The Trends in International Mathematics
and Science Study (TIMSS) 2003 is the third comparison of mathematics
and science achievement carried out since 1995 by the International
Association for the Evaluation of Educational Achievement (IEA),
an international organization of national research institutions
and governmental research agencies. TIMSS can be used to track
changes in achievement over time. Moreover, TIMSS is closely linked
to the curricula of the participating countries, providing an indication
of the degree to which students have learned concepts in mathematics
and science they have encountered in school. In 2003, some 46 countries
participated in TIMSS, at either the fourth- or eighth-grade level,
This summary highlights initial findings on the performance of
U.S. fourth- and eighth-grade students relative to their peers in
other countries on the TIMSS assessment. The summary is based on
the findings presented in two reports published by the IEA:
These two IEA reports were simultaneously published with this summary
report and are available online at http://www.timss.org.
- TIMSS 2003 International Mathematics Report: Findings from
IEA's Trends in International Mathematics and Science Study at
the Eighth and Fourth Grades (Martin et al. 2004) and
- TIMSS 2003 International Science Report: Findings from IEA's
Trends in International Mathematics and Science Study at the
Eighth and Fourth Grades (Mullis et al. 2004).
This summary report describes the mathematics and science performance of
fourth- and eighth-graders in participating countries over time. For a number
of the participating countries, changes in mathematics and science achievement
can be documented over 8 years, from 1995 to 2003. For others, changes can
be documented over a shorter period of time, 4 years from 1999 to 2003. Table
1 shows the countries that participated in TIMSS 2003, and their participation
in earlier TIMSS data collections. The fourth grade assessment was offered
in 1995 and 2003, while the eighth grade assessment was offered in 1995, 1999,
Average student performance in the United States is compared to that of students
in other countries that participated in each assessment.
All countries were required to draw random, nationally representative samples
of students and schools. The U.S. fourth grade sample achieved an initial school
response rate of 70 percent (weighted); with a school response rate of 82 percent,
after replacement schools were added. From the schools that agreed to participate,
students were sampled in intact classes. A total of 10,795 fourth-grade students
were sampled for the assessment and 9,829 participated, for a 95 percent student
response rate. The resulting fourth grade overall response rate, with replacements
included, was 78 percent. The U.S. eighth grade sample achieved an initial school
response rate of 71 percent; with a school response rate of 78 percent, after
replacement schools were added. A total of 9,891 students were sampled for the
eighth grade assessment and 8,912 completed the assessment, for a 94 percent
student response rate. The resulting eighth grade overall response rate, with
replacements included, was 73 percent.
- At fourth grade, comparisons are made among students in the 25 countries
that participated in TIMSS 2003, and in the 15 countries that participated
in TIMSS 2003 and TIMSS 1995.
- At eighth grade, comparisons are made among students in the 45 countries
that participated in TIMSS 2003, and in the 35 countries that participated
in TIMSS 2003 and at least one earlier data collection, either TIMSS 1995
or 1999, or both.
- Results are presented first for mathematics and then for science at
both grade levels.
- All estimates for the United States are based on the performance of
students from both public and private schools, unless otherwise indicated.

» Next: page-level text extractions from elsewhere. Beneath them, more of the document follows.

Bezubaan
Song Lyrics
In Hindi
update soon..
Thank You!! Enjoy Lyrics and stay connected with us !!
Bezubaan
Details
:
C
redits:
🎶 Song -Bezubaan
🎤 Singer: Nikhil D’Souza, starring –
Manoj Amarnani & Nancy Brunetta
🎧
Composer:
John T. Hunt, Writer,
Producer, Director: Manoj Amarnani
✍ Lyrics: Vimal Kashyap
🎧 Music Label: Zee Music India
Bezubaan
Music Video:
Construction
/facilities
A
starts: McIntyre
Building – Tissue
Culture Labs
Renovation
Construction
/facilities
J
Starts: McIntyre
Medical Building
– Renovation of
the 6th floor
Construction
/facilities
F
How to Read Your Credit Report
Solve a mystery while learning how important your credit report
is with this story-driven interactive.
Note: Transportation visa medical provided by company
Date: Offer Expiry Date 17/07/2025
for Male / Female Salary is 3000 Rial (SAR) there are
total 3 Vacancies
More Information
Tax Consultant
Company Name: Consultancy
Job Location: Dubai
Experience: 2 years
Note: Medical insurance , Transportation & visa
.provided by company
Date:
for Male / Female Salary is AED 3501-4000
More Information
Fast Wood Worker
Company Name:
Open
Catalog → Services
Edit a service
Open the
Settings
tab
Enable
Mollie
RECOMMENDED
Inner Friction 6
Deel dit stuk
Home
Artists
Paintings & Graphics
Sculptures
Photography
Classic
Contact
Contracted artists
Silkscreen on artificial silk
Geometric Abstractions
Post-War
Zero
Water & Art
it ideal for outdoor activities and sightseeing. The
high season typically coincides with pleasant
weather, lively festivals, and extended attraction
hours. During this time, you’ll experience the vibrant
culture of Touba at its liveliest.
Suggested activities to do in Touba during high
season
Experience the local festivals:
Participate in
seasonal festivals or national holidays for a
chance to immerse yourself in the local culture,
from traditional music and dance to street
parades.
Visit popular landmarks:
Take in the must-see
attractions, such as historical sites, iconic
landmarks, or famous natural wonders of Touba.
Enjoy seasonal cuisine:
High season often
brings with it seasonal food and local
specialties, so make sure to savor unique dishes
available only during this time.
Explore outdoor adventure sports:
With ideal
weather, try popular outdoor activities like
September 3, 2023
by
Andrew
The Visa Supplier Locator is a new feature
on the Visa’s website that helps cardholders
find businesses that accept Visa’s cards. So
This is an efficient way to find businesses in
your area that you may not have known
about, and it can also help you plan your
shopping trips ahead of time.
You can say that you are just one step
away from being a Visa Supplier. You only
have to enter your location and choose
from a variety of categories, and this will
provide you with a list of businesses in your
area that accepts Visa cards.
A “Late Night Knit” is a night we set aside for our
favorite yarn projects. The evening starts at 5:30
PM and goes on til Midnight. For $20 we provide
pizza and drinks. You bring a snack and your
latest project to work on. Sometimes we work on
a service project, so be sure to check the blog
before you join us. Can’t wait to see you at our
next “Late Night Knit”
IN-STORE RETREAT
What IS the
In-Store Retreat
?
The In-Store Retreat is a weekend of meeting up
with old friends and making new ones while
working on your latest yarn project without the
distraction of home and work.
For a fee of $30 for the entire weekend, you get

In addition to the assessments, students, their teachers, and principals
were asked to complete questionnaires related to their school and learning
experiences. At fourth grade, the assessment took approximately 72 minutes
to complete. At eighth grade, the assessment took approximately 90 minutes.
Detailed information on data collection, sampling, response rates, test development
and design, weighting, and scaling is included in appendix A. Example items
from the fourth- and eighth-grade assessments are included in appendix B.
Comparisons made in this report have been tested for statistical significance
at the .05 level. Differences between averages or percentages that are statistically
significant are discussed using comparative terms such as "higher" and "lower." Differences
that are not statistically significant are either not discussed or referred
to as "no measurable differences found" or "not statistically significant." In
this latter case, failure to find a statistically significant difference should
not be interpreted to mean that the estimates are the same or similar; rather,
failure to find a difference may also be due to measurement or sampling error.
In addition, because the results of tests of statistical significance are,
in part, influenced by sample sizes, when subgroup comparisons are drawn within
the United States, effect sizes are also included in order to provide the reader
an increased understanding of the importance of the significant difference.
These effect sizes use standard deviations, rather than standard errors, and
thus are not influenced by the size of the subgroup samples. In social sciences,
as used here, an effect size of .2 is considered small, one of .5 is of medium
importance, and one of .8 or larger is considered large. Information on the
technical aspects of the study can be found in appendix A, as well as in the TIMSS
2003 Technical Report (Martin, Mullis, and Chrostowski 2004).
Detailed tables with estimates and standard errors for all analyses included
in this report are provided in appendix C. A list of TIMSS publications and
resources published by NCES and the IEA is provided in appendix E.